- **RECORD SET**
--- BEGIN ---

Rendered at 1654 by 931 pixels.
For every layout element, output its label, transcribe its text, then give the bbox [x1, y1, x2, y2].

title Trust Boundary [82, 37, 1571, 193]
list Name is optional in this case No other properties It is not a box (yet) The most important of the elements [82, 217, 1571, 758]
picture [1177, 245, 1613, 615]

--- END ---

- **THE PROBLEM**
Extract all lines of the records that contain the word "every", matching case exactly.

- **EXERCISE OUTPUT**
For every layout element, output its label, transcribe its text, then give the bbox [x1, y1, x2, y2].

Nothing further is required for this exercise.